Coca-Cola is one of the best known brands in the world. The strength of its brand and its global scale give it a considerable competitive advantage, or moat, as Buffett likes to call it. Coke's brand strength allowed it to raise prices and protect margins amid the staggering inflation of the last few years (both domestically and abroad).

While Buffett considers both Coke and Amex wonderful businesses, they don't earn the spot as Buffett's top pick to outperform the average American corporation.

Over the last few years Buffett's been accumulating a massive stake in Occidental Petroleum (OXY 0.35%). In his letter to shareholders he said he likes Occidental's domestic oil and gas holdings as well as its carbon-capture initiatives. He praised CEO Vicki Hollub, who has taken steps to aggressively increase Occidental's portfolio of properties.

Buffett has consistently added to Berkshire's position in Occidental whenever its price drops below $60 per share. The stock has grown to account for 4.5% of Berkshire's equity portfolio, even more if you include the preferred shares Buffett acquired in 2019. Weakening oil prices have led it to trade below that level recently, though, and Buffett hasn't added any shares since June.

But Occidental isn't Buffett's top pick for a single stock that should outperform the market average with less downside either.

The stock Buffett notes should perform better than average is Berkshire Hathaway itself. The combination of its equity positions and wholly owned companies gives it much more potential than any single business on its own. "With our present mix of businesses, Berkshire should do a bit better than the average American corporation and, more important, should also operate with materially less risk of permanent loss of capital," Buffett wrote to shareholders.

Buffett's betting big

Buffett isn't just saying Berkshire should perform better than average, he's backing it up with cold hard cash. Practically 99% of his wealth is tied to Berkshire Hathaway's performance.
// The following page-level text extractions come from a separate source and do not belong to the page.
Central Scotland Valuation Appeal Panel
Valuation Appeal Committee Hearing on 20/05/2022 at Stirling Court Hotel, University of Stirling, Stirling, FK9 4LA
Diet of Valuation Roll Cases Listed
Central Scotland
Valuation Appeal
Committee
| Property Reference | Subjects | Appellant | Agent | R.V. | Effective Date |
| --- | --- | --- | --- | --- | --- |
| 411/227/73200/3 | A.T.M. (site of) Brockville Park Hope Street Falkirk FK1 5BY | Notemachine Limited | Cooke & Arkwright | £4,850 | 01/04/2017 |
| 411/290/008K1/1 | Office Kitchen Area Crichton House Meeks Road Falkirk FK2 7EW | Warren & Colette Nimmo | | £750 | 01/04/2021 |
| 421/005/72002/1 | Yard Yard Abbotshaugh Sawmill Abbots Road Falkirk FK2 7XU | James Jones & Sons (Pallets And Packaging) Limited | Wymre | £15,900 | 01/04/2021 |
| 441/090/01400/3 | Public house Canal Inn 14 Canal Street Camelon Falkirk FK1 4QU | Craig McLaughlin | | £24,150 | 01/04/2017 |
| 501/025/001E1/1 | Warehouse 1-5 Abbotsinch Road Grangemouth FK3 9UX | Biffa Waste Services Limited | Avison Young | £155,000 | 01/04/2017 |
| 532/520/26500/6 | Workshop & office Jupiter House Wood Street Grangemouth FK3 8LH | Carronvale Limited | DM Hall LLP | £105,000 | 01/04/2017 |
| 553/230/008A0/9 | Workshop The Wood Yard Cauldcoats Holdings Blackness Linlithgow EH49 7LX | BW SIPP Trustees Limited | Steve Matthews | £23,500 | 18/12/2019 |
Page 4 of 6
In his letter to shareholders he notes his family is also heavily invested in Berkshire, including his sister Bertie and her three daughters.
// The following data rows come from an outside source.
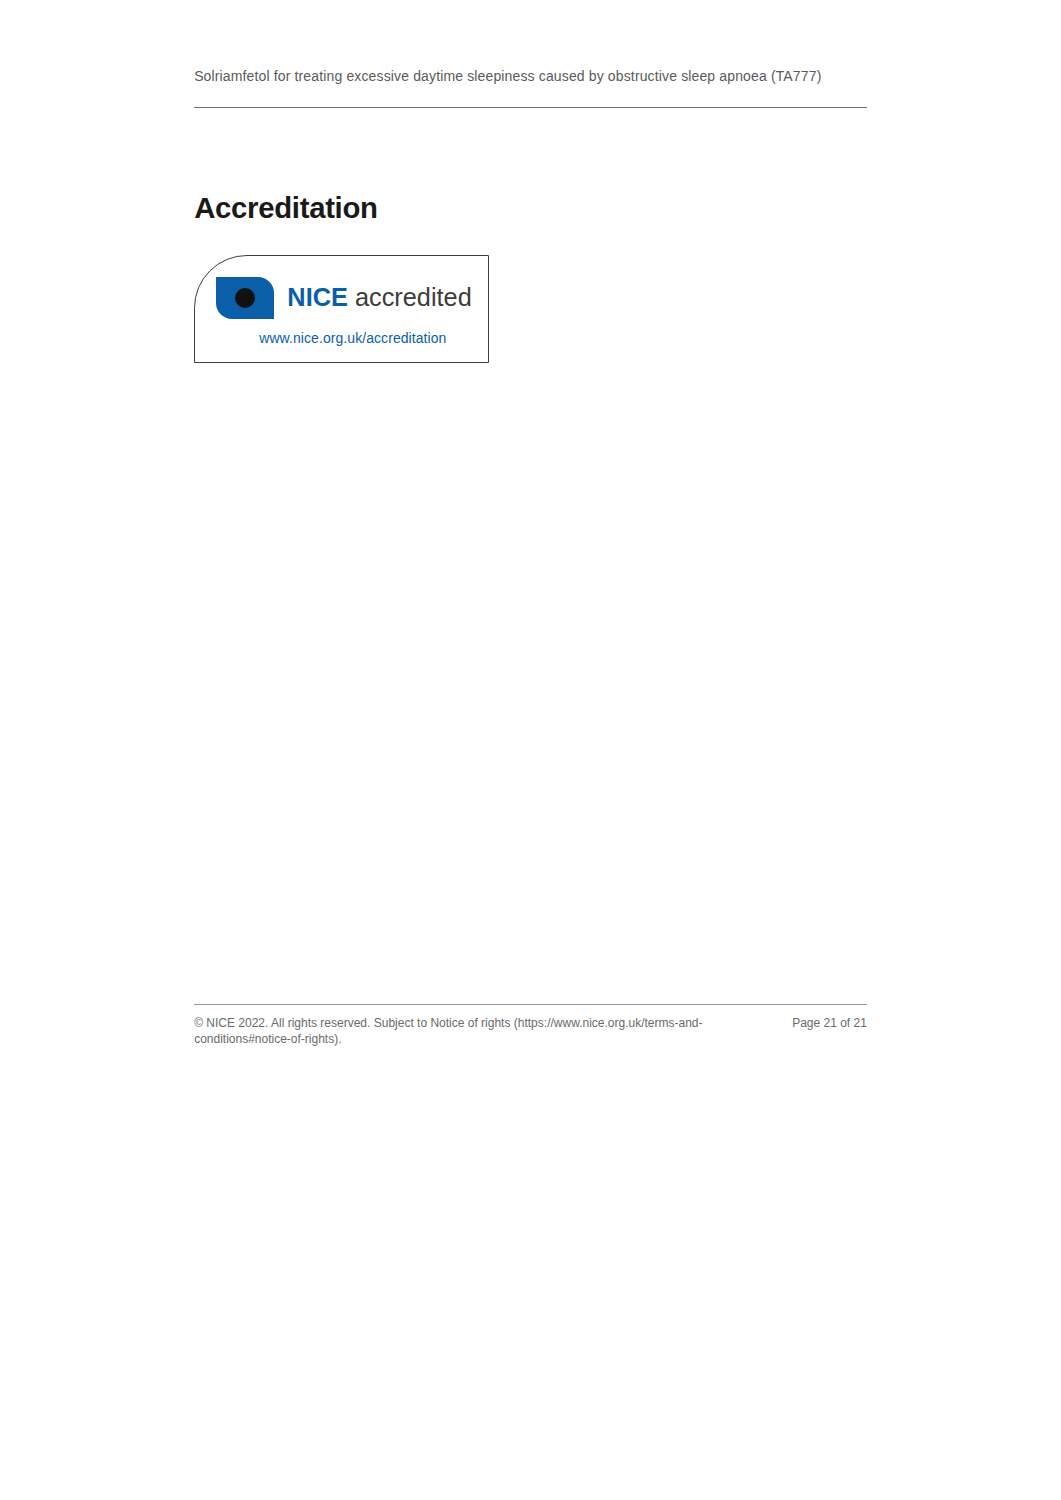Solriamfetol for treating excessive daytime sleepiness caused by obstructive sleep apnoea (TA777)
Accreditation
NICE accredited
www.nice.org.uk/accreditation
© NICE 2022. All rights reserved. Subject to Notice of rights (https://www.nice.org.uk/terms-and-conditions#notice-of-rights).
Page 21 of 21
Not only has he put his own wealth into the future of Berkshire Hathaway, he's also consistently redeployed Berkshire's own cash to buy back shares of the stock. Since the board of directors updated the company's share repurchase authorization in 2018 to allow Buffett to buy back shares whenever he felt they were undervalued, he's rarely missed an opportunity to do so.

That said, Buffett did slow repurchase activity considerably in the second quarter, eschewing purchases altogether in June. That's not necessarily a sign that Buffett feels the shares are overvalued at this point. Buffett may want to keep a giant pile of cash for a potential acquisition or to provide more flexibility for his eventual successor. (He just turned 94.) As of the end of the second quarter, Berkshire had $277 billion in cash and equivalents.
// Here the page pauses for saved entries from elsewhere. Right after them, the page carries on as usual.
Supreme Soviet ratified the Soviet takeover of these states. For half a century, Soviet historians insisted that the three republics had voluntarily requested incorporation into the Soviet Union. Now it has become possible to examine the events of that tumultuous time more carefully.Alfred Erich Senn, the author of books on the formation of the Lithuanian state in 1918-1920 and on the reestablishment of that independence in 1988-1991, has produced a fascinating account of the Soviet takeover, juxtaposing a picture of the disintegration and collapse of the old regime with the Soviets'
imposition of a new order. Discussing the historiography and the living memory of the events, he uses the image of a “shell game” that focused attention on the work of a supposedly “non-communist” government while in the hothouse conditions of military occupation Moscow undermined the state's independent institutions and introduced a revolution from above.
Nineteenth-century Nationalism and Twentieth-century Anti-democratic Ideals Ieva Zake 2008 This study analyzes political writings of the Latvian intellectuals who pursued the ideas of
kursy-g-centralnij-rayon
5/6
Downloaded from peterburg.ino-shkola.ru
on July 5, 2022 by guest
That cash offers considerable downside protection for investors. If the stock market tumbles, Buffett is well positioned to take advantage of the opportunity to buy stocks or entire companies trading below their intrinsic value.

It's hard to consider Berkshire shares overvalued, even if it does trade for a relatively high price-to-book value (one of Buffett's preferred valuation measures). But Buffett has deleveraged Berkshire recently, holding enough cash to cover its insurance business reserves. Meanwhile, Berkshire's operating earnings from its wholly owned businesses totaled $42.1 billion over the past four quarters. That's remarkable growth from the $27.6 billion the company produced in 2021.

At its current valuation, Berkshire Hathaway trades for just 23.75 times its trailing operating income. That doesn't include investment gains, which have been substantial. If you strip out the $318 billion equity portfolio, the company is priced at 16.3 times operating earnings. And that includes a massive cash position that Buffett could invest when he finds a suitable opportunity. At that price, it's no wonder he feels Berkshire has a great chance to outperform over the long run.